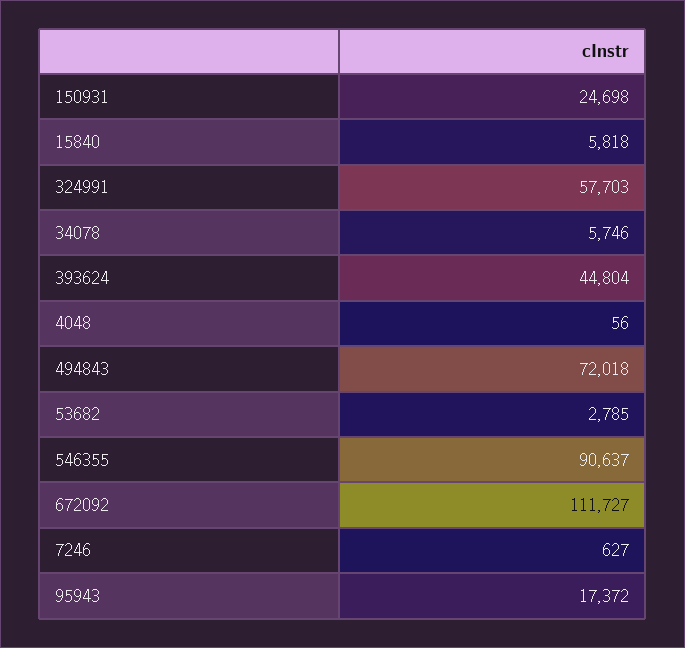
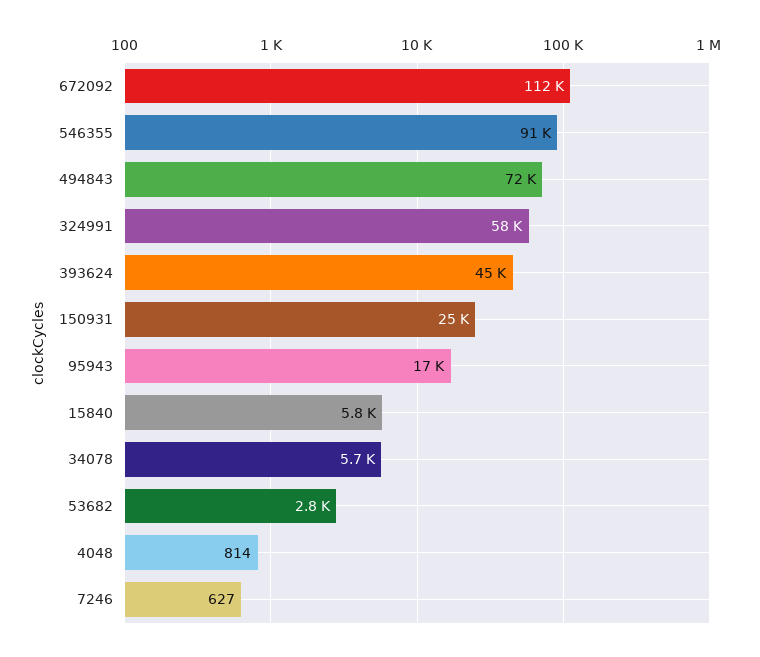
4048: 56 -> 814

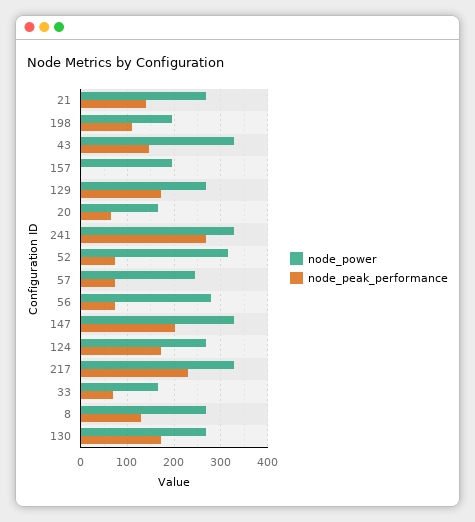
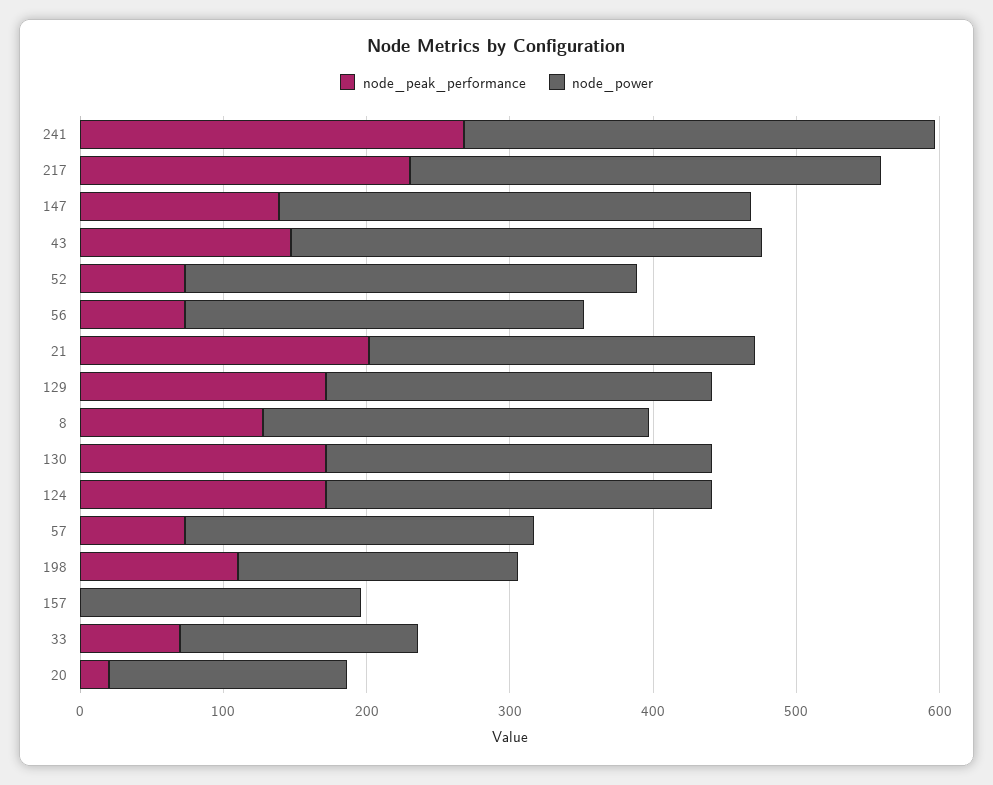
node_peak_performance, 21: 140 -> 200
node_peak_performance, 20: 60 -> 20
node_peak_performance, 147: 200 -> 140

++++++++

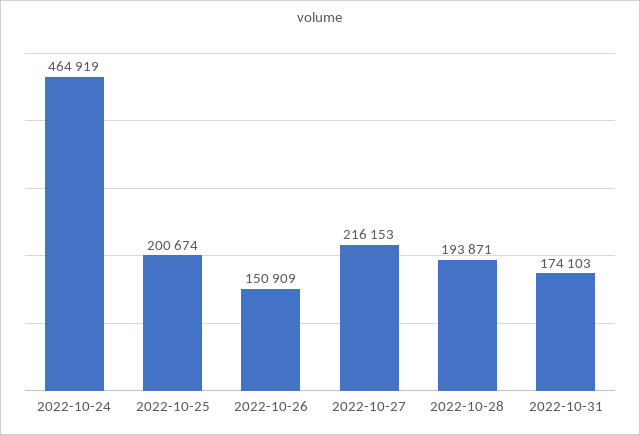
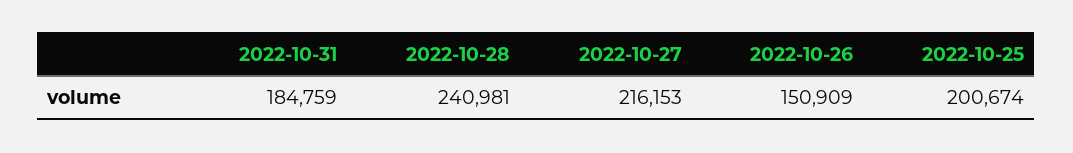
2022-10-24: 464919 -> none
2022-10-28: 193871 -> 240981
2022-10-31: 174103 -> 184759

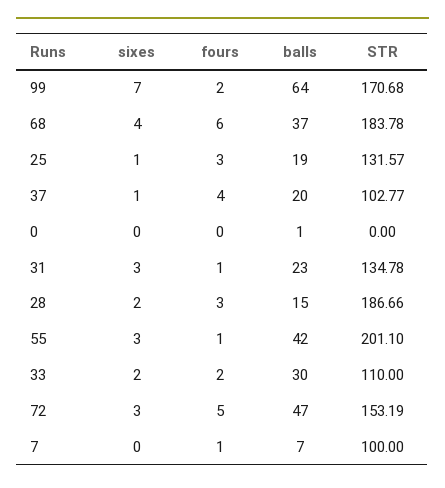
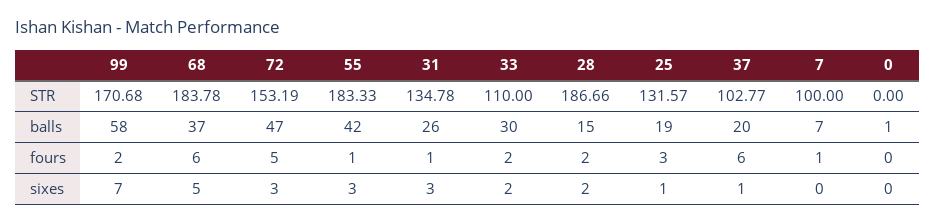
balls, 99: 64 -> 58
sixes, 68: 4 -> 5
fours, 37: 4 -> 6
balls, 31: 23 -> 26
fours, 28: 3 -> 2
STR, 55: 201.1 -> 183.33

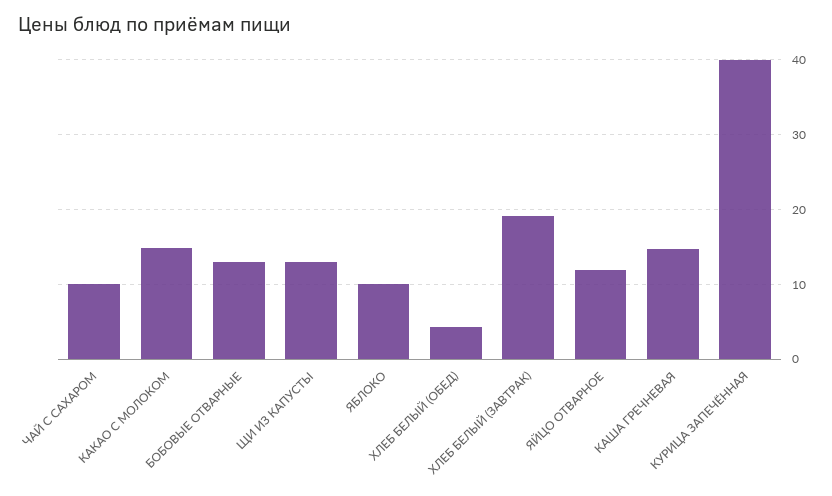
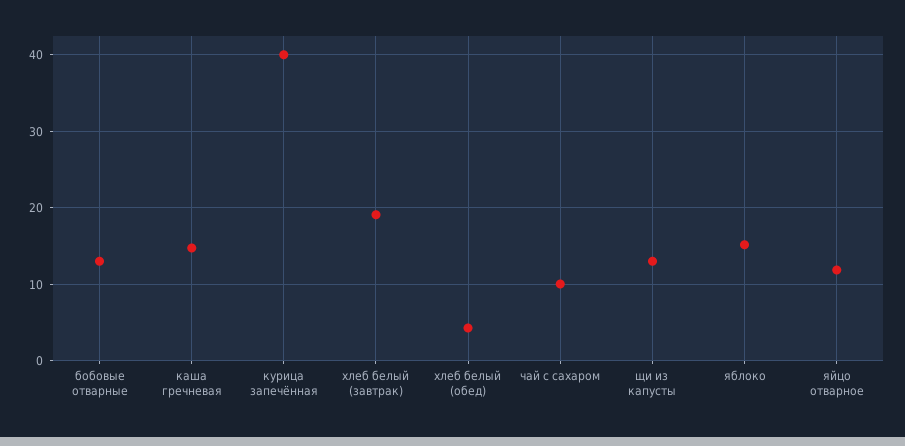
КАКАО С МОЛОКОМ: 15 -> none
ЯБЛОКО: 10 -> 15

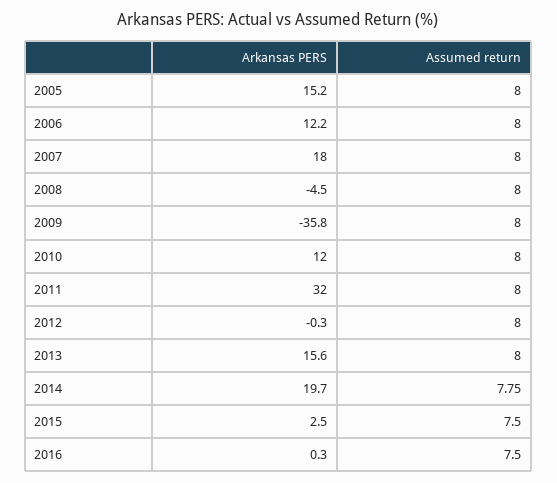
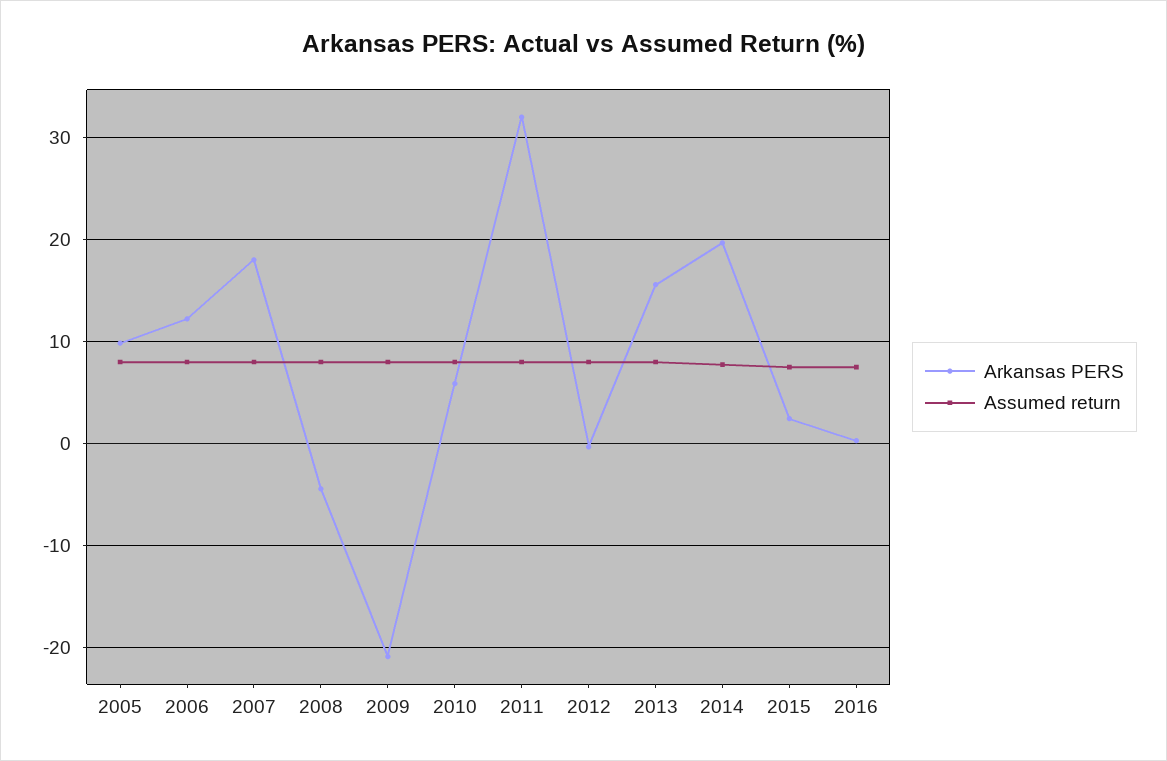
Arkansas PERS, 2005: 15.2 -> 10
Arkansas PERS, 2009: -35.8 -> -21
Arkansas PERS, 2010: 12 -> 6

++++++++

§ Job
Copy out the lines above exactly, beginning at the one that contains "Arkansas PERS, 2009: -35.8 -> -21" and ending at the one that contains "Arkansas PERS, 2010: 12 -> 6".

§ Task answer
Arkansas PERS, 2009: -35.8 -> -21
Arkansas PERS, 2010: 12 -> 6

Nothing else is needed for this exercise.